Ainsi, Viatcheslav Mikhaïlovitch Skriabine, était depuis les débuts un bolchevik que le dictateur connait depuis 1912 et qui, lui aussi, a choisi un pseudonyme « ouvrier » durant ses années de lutte révolutionnaire sous le tsarisme : Molotov (d’après molot, « le marteau »).

Dans la nuit du 23 au 24 août 1939 : un pacte de non-agression entre l’Union soviétique et le IIIe Reich. Deux Etats totalitaires qui ont juré leur perte mutuelle, et qui sont au niveau de leurs idéologies des ennemis mortels. Staline et Molotov n’ont prévenu personne, même pas au sein du Politburo, de cette initiative qui va changer la face du monde. Depuis le début du mois, des négociations avaient été engagées avec Moscou, à la demande personnelle du Führer, pour discuter d’un accord de stabilisation des relations germano-soviétiques. Décidé de se lancer dans la conquête de l’Europe, Hitler savait qu’il ne pouvait combattre à la fois sur son flanc ouest et sur son flanc est.

Les agneaux devraient être dévorés l’un après l’autre

Détruire les Etats en les déstabilisant par des révolutions locales et considérer tous les autres pays comme des ennemis potentiels étaient les deux pivots de la diplomatie sous Staline. Ayant choisi de cultiver un isolement afin de « construire le socialisme dans un seul pays ».

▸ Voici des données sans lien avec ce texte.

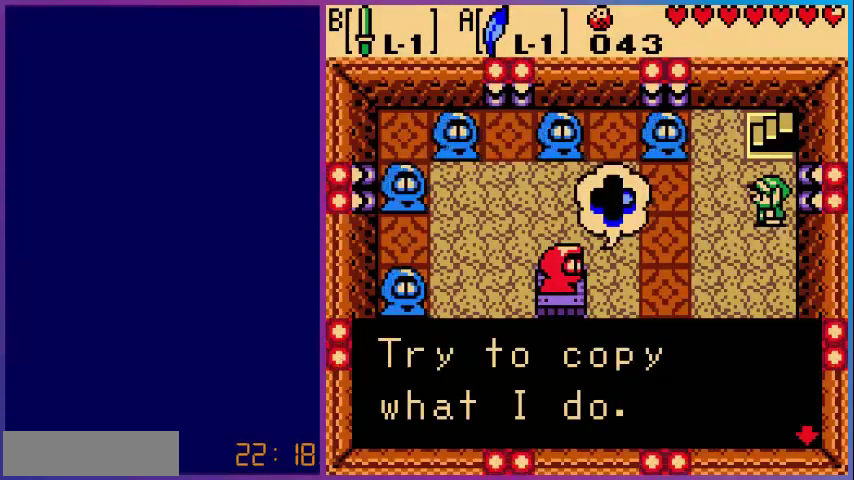
{"buttons": [], "events": [[40, "A", "down"], [240, "A", "up"]]}
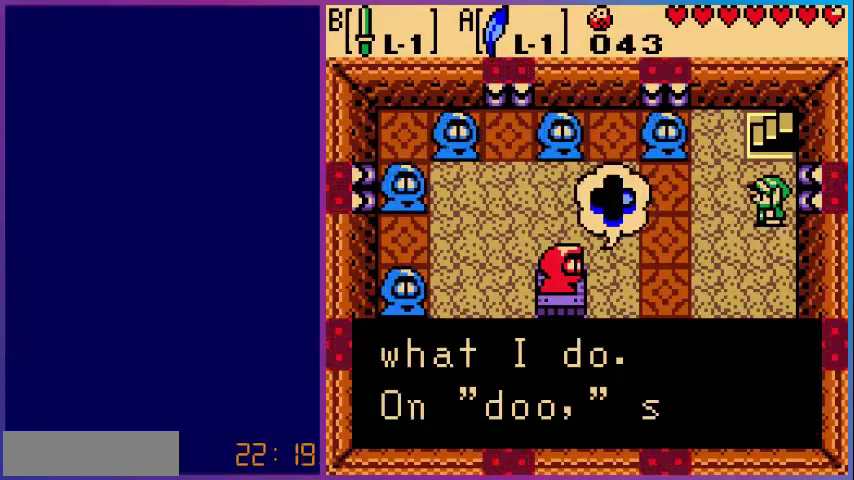
{"buttons": [], "events": []}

Molotov, fonctionnaire servile, suivant aveuglément Staline. Président fantôme du gouvernement depuis 1930 (un poste honorifique), il partageait avec Staline l’idée qu’il fallait gagner du temps pour reconstruire son armée. La Reakpolitik défend les intérêts de son pays.

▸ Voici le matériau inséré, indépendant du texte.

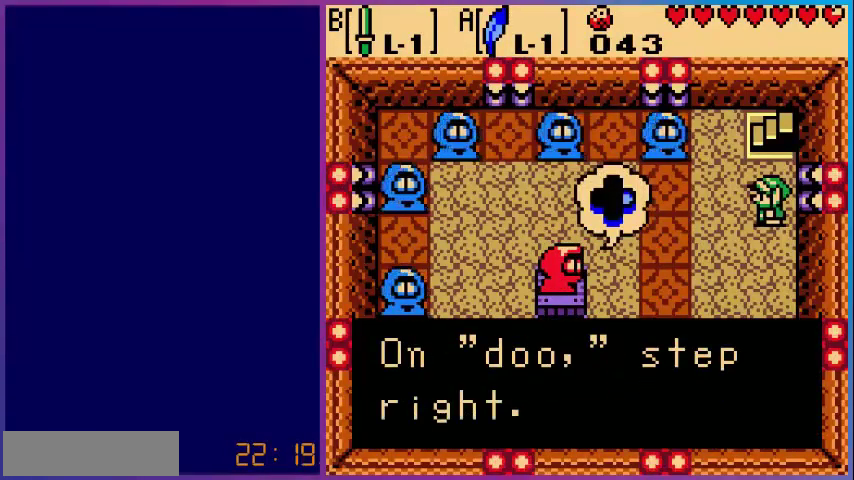
{"buttons": [], "events": []}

Ainsi, le 24 août 1939, un pacte a été signé entre l’Allemagne et l’URSS convenant de ne pas entrer en conflit l’une contre l’autre ; toute tension éventuelle sera réglée à l’amiable à travers une négociation : si l’un des deux pays entre en guerre contre un pays tiers, l’autre signataire restera neutre. Les échanges commerciaux seront augmentés en conséquence. L’accord, renouvelable, est valable dix ans. Dix jours plus tard, l’Allemagne envahissait la Pologne, et l’URSS en faisait autant mi-septembre : le Seconde Guerre mondiale pouvait commencer.

L’attaque allemande du 22 juin 1941 n’est pas une surprise pour Staline, qui devra annoncer au peuple russe que l’Allemagne, dont on lui a assuré qu’il partageait le même combat contre les « ploutocraties occidentales », venait d’envahir le pays.  

Parcours politique de Molotov

Molotov obéit aveuglément aux ordres et manque d’ambition, incitant les chefs du Parti, qui se préparent dans la perspective de la lutte finale lorsque Lénine disparaitra, à le nommer premier secrétaire du Parti d’Ukraine. Incarnation idéale du bureaucrate froid, il est bientôt propulsé secrétaire du Comité central, où chacun loue son apparente neutralité dans les conflits au sommet de l’Etat. Cependant, cela est un leurre. En effet, Molotov a depuis longtemps choisi son camp : celui de Staline. Un pari gagnant. Pour récompenser sa fidélité, Staline le nomme en décembre 1930 président du Conseil des commissaires du peuple (le Sovnarkom), c’est-à-dire chef officiel d’un gouvernement que le Géorgien (Staline) dirige en réalité.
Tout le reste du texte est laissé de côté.